Work required - Since the pictures are not wanted, retype the listing below exactly and without them.
-- Opening Marker --
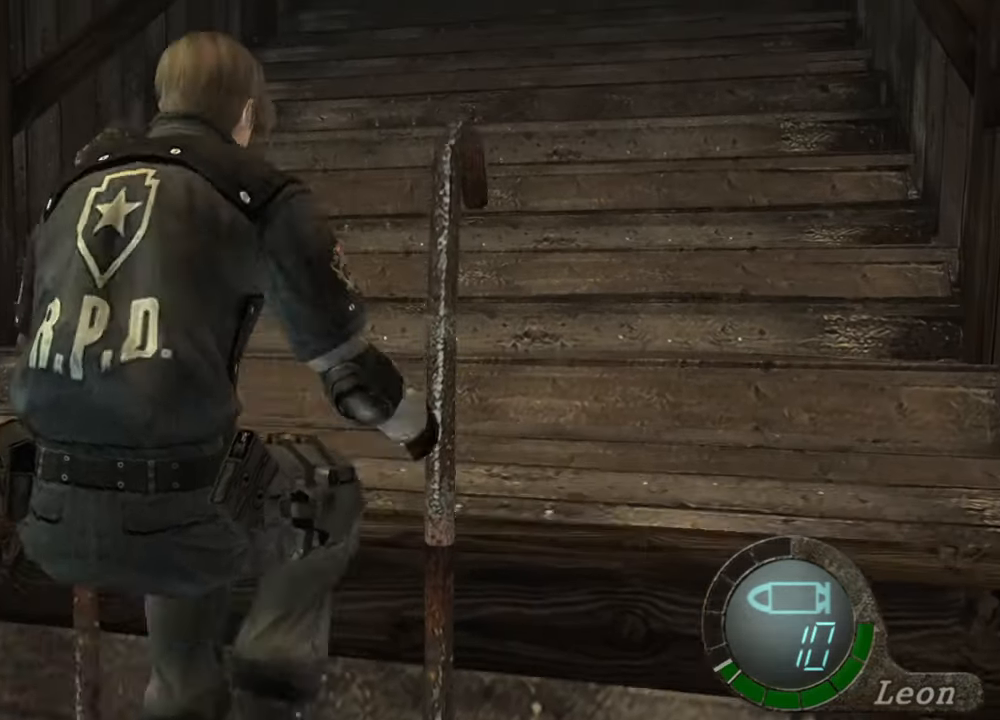
{"keys": ["shift", "w"], "mouse": [], "events": [[134, "a", "down"], [334, "a", "up"]]}
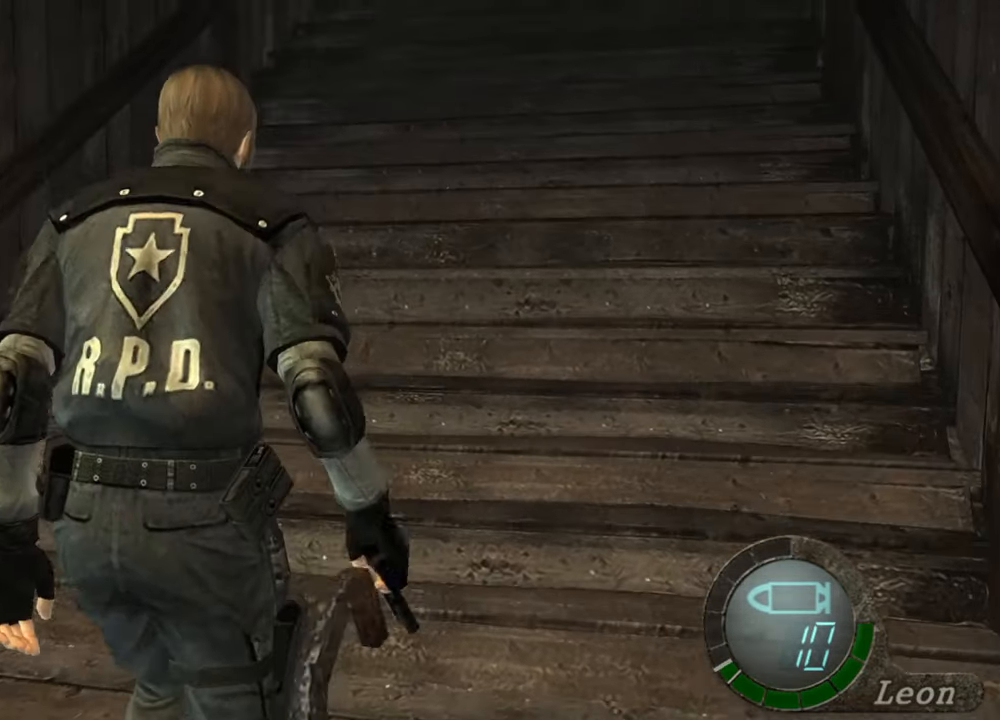
{"keys": [], "mouse": [], "events": [[167, "shift", "up"], [167, "w", "up"]]}
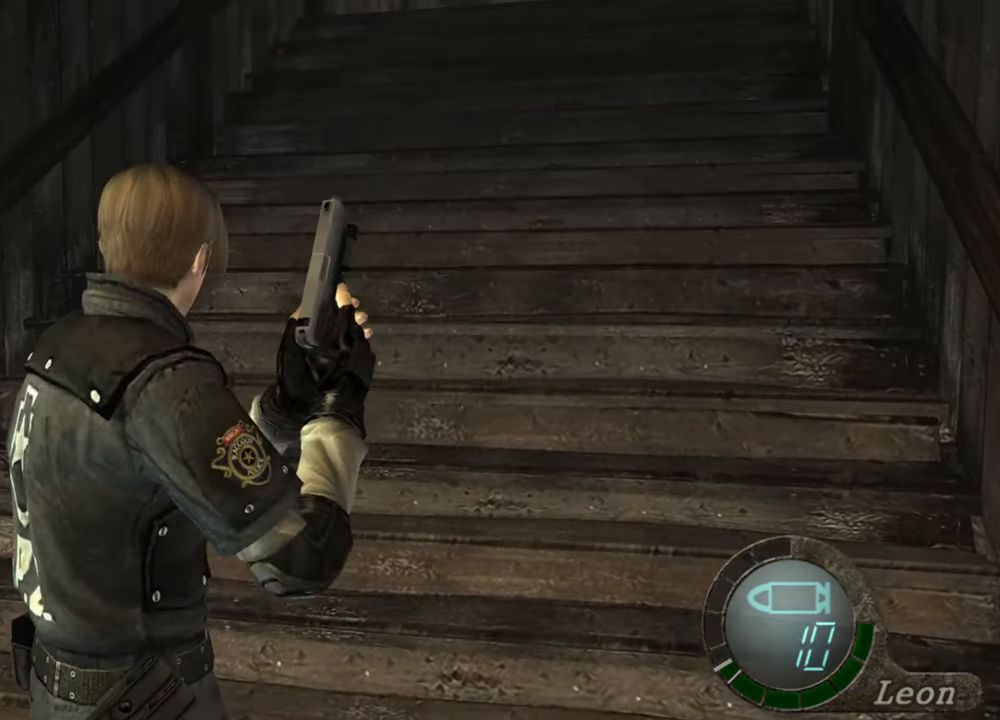
{"keys": [], "mouse": [], "events": []}
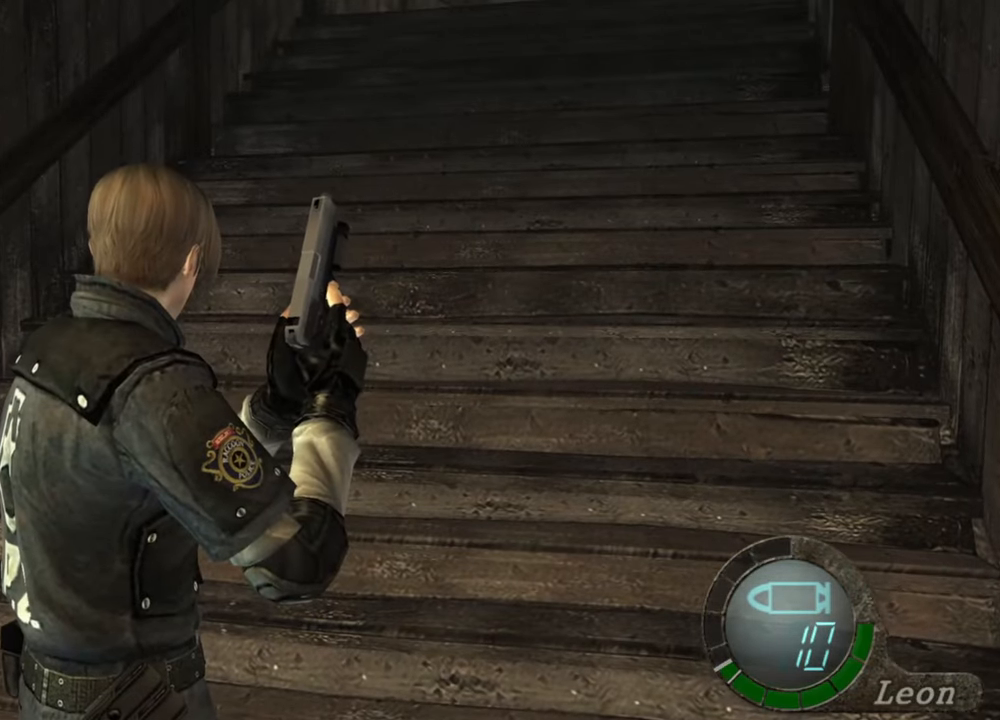
{"keys": ["e", "shift", "w"], "mouse": [], "events": [[300, "shift", "down"], [300, "w", "down"], [434, "e", "down"]]}
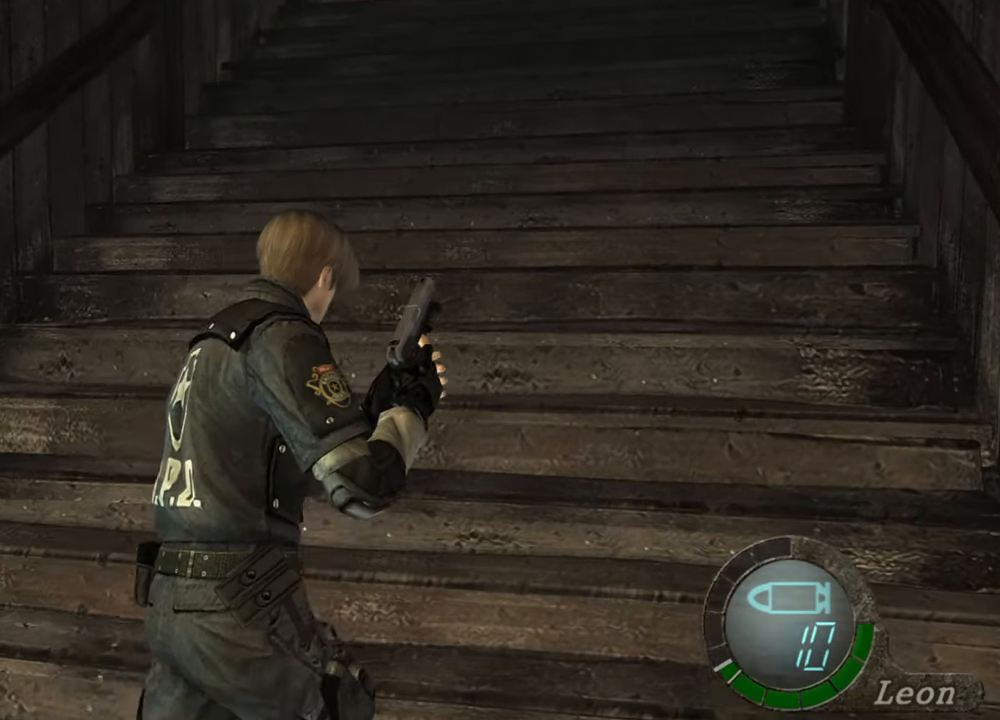
{"keys": ["e", "shift", "w"], "mouse": [], "events": [[67, "e", "up"], [100, "e", "down"], [200, "e", "up"], [267, "e", "down"], [334, "e", "up"], [400, "e", "down"]]}
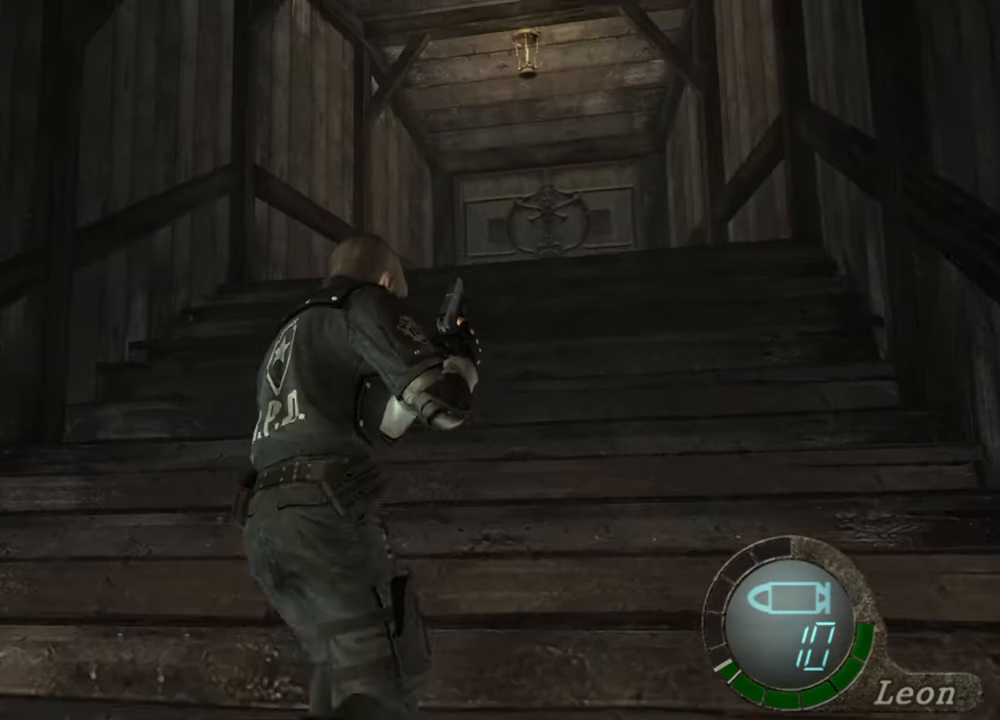
{"keys": ["e", "shift", "w"], "mouse": [], "events": [[67, "e", "up"], [134, "e", "down"], [200, "e", "up"], [267, "e", "down"], [367, "e", "up"], [434, "e", "down"]]}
-- Closing Marker --
Finished task -
{"keys": ["shift", "w"], "mouse": [], "events": [[134, "a", "down"], [334, "a", "up"]]}
{"keys": [], "mouse": [], "events": [[167, "shift", "up"], [167, "w", "up"]]}
{"keys": [], "mouse": [], "events": []}
{"keys": ["e", "shift", "w"], "mouse": [], "events": [[300, "shift", "down"], [300, "w", "down"], [434, "e", "down"]]}
{"keys": ["e", "shift", "w"], "mouse": [], "events": [[67, "e", "up"], [100, "e", "down"], [200, "e", "up"], [267, "e", "down"], [334, "e", "up"], [400, "e", "down"]]}
{"keys": ["e", "shift", "w"], "mouse": [], "events": [[67, "e", "up"], [134, "e", "down"], [200, "e", "up"], [267, "e", "down"], [367, "e", "up"], [434, "e", "down"]]}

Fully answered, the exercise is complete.